LVwG-850608/5/HW

Linz, 12.09.2016

I M   N A M E N   D E R   R E P U B L I K

 

Das Landesverwaltungsgericht Oberösterreich erkennt durch seinen Richter Mag. Dr. Wiesinger über die Beschwerde von Dipl.-Ing. P K, x, N, gegen den Bescheid des Bundesministers für Wissenschaft, Forschung und Wirtschaft vom 25. April 2016, GZ: BMWFW-91.514/0254-I/3/2016,

zu Recht:

I.         Der Beschwerde wird stattgegeben und es wird dem Beschwerde­führer gemäß §§ 5 ff und 12 Ziviltechnikergesetz die Befugnis eines Architekten mit Kanzleisitz in x verliehen.

 

II.      Gegen dieses Erkenntnis ist eine ordentliche Revision an den Verwaltungsgerichtshof nach Art. 133 Abs. 4 B-VG zulässig.

 

E n t s c h e i d u n g s g r ü n d e

I.1. Mit dem angefochtenen Bescheid wurde der Antrag des Beschwerdeführers (in der Folge kurz „Bf“) auf Verleihung der Befugnis eines Architekten im Wesent­lichen mit der Begründung abgewiesen, dass der erforderliche Nachweis über die Absolvierung der Ziviltechnikerprüfung auf dem Fachgebiet „Architektur“ nicht vorliege.

######

§ ÜBUNGSAUFGABEN
1. Welche Gerichte und Behörden nennt das Erkenntnis zur Architektenbefugnis?
2. Setzen Sie das Erkenntnis zur Architektenbefugnis im Anschluss an seinen letzten Satz fort.

######

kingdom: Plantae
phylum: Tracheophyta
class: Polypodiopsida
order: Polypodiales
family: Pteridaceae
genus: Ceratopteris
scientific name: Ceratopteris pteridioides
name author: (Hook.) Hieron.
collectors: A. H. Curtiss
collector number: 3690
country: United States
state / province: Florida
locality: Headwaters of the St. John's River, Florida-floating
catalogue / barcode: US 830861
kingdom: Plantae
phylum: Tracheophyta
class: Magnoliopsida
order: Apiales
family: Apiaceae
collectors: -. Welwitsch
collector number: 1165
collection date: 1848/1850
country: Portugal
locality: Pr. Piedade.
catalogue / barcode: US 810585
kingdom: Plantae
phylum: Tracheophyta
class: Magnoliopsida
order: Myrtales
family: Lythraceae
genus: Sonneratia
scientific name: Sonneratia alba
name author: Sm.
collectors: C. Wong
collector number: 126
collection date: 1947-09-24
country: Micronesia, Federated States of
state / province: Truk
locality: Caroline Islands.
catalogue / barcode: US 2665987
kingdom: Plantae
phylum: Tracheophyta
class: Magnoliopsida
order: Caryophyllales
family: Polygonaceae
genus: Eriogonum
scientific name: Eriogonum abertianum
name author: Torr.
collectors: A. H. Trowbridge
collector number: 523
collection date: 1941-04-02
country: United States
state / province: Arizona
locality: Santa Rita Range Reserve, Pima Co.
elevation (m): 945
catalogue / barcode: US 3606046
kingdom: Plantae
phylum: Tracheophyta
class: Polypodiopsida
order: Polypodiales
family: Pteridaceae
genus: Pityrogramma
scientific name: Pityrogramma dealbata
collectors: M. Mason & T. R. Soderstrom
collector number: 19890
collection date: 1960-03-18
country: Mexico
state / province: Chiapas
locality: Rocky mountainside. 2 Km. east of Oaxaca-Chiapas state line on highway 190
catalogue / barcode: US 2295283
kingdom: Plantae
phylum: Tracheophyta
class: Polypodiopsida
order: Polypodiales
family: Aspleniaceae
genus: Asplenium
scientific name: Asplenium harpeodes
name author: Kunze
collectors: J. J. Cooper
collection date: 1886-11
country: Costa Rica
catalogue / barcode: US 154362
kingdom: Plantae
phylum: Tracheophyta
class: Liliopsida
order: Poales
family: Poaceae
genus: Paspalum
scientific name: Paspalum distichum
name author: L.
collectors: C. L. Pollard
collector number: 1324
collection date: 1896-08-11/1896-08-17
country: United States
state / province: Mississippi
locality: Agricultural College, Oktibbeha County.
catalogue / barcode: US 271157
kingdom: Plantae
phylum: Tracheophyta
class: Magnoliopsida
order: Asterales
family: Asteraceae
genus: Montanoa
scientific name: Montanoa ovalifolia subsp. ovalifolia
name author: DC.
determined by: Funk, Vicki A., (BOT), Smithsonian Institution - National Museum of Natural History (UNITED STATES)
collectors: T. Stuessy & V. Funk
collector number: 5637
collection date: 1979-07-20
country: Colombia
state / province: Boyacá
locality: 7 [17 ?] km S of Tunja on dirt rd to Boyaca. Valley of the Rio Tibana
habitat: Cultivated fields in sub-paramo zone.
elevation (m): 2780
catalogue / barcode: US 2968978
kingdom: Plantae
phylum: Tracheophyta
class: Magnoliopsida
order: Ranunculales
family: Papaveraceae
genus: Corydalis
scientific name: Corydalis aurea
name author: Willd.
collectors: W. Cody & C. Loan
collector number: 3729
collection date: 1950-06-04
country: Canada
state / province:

######

§ LÖSUNGEN
1. Landesverwaltungsgericht Oberösterreich; Bundesminister für Wissenschaft, Forschung und Wirtschaft; Verwaltungsgerichtshof

2.
 

I.2. Gegen diesen Bescheid richtet sich die rechtzeitige Beschwerde des Bf.

 

I.3. Die belangte Behörde legte mit Schreiben vom 6. Juni 2016 die Beschwerde samt Verfahrensakt vor.

 

I.4. Das Landesverwaltungsgericht Oberösterreich räumte mit Schreiben vom 22. August 2016 Gelegenheit zum Parteiengehör ein. Weder vom Bf noch von der belangten Behörde langte eine Eingabe ein.

 

 

II.1. Das Landesverwaltungsgericht Oberösterreich hat Beweis erhoben durch Einsicht in die im Akt aufliegenden Unterlagen. Von der Durchführung einer mündlichen Verhandlung konnte abgesehen werden, da deren Durchführung nicht beantragt wurde und eine mündliche Verhandlung eine weitere Klärung der Entscheidungsgrundlagen auch nicht erwarten lässt. Der Sachverhalt ist hinrei­chend geklärt bzw. es konnte auf Basis der schriftlichen Unterlagen eine Ent­scheidung gefällt werden (vgl. Kolonovits/Muzak/Stöger, Verwaltungsverfahrens­recht10 Rz. 804).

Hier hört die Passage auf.